-- begin Document segment --
The history of timber construction in the UK
Contents |
A timber Stonehenge
Stonehenge has a long history. The same site was in use for over 4,000 years with evidence of an early period with wooden structures similar to the ones in stone that are now there. At this time the area around Stonehenge would have been a dense Scott's Pine forest.
In his 1987 book John North documented many sites in the Avebury region as well as other stone age sites in England. His thesis was that stone age people were fascinated by the stars and built major monuments both in wood and stone to observe them, such as Durrington Walls, a wooden site three km North East of Stonehenge. The only things left of this site today are ditches and the remains of post holes. Durrington Walls was active from about 2450 BC and the site was used for over a century. John North suggests the alignment of the axis of the monument was related to the sun, moon or star alignments in much the same way as Stonehenge.
If North's reconstruction is accurate, Paleolithic people were quite capable of making complex wooden objects and building monumental structures from wood. Yet the general consensus is that wood was not used as a building material for places to live. As many stone dwellings are found, scholars believe that stone dwellings were the norm. That is a little odd, as wood is much easier to work than stone, so one would expect many wood dwellings from this period.
-- end Document segment --
-- begin Extracted material --
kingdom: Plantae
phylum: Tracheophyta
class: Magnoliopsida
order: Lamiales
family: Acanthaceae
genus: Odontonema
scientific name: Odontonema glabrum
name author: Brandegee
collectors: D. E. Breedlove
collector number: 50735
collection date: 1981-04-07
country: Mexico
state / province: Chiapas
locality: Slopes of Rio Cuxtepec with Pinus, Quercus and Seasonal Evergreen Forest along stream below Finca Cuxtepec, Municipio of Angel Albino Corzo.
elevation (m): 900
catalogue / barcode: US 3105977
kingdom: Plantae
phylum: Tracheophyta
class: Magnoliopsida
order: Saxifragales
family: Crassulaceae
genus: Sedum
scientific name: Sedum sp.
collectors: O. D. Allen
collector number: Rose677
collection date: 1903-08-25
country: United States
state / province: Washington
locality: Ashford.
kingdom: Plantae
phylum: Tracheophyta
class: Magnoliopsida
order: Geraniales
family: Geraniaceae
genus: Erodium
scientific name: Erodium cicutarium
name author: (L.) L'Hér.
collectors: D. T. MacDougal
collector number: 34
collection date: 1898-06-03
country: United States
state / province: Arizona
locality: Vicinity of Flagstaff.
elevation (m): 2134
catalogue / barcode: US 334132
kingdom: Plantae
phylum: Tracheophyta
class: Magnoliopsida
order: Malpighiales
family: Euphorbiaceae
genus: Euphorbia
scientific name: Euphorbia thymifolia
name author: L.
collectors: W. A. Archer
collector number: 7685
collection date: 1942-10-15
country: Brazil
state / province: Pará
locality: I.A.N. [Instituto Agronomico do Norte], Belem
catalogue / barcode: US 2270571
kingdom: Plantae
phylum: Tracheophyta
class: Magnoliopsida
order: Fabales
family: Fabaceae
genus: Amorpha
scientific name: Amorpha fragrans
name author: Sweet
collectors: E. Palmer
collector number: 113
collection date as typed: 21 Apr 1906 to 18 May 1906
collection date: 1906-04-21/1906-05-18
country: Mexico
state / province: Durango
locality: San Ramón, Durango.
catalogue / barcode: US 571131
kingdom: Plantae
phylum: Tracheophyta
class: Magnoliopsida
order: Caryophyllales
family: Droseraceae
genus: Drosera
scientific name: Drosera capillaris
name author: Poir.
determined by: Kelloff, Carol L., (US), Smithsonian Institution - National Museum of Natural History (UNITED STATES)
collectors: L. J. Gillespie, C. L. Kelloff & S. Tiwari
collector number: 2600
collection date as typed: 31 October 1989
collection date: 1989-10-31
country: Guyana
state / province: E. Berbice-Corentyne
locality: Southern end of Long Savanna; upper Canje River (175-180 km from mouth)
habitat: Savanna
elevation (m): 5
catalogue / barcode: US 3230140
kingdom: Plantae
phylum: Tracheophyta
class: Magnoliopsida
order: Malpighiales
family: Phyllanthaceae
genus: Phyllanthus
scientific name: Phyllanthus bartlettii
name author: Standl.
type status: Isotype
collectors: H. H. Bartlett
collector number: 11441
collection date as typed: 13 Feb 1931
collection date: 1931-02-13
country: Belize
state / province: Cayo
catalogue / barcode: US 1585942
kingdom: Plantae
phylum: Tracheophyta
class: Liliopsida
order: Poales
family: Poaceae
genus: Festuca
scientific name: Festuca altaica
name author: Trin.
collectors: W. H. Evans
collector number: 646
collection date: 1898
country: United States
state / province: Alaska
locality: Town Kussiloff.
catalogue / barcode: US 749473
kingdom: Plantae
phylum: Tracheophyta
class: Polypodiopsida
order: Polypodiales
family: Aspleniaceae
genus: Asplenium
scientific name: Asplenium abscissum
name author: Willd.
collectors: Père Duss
-- end Extracted material --
■ Challenge
Print the entire text on the history of timber construction in the UK, word for word and without changes. These records have no connection to the text on the history of timber construction in the UK.

■ Final answer
The history of timber construction in the UK
Contents |
A timber Stonehenge
Stonehenge has a long history. The same site was in use for over 4,000 years with evidence of an early period with wooden structures similar to the ones in stone that are now there. At this time the area around Stonehenge would have been a dense Scott's Pine forest.
In his 1987 book John North documented many sites in the Avebury region as well as other stone age sites in England. His thesis was that stone age people were fascinated by the stars and built major monuments both in wood and stone to observe them, such as Durrington Walls, a wooden site three km North East of Stonehenge. The only things left of this site today are ditches and the remains of post holes. Durrington Walls was active from about 2450 BC and the site was used for over a century. John North suggests the alignment of the axis of the monument was related to the sun, moon or star alignments in much the same way as Stonehenge.
If North's reconstruction is accurate, Paleolithic people were quite capable of making complex wooden objects and building monumental structures from wood. Yet the general consensus is that wood was not used as a building material for places to live. As many stone dwellings are found, scholars believe that stone dwellings were the norm. That is a little odd, as wood is much easier to work than stone, so one would expect many wood dwellings from this period.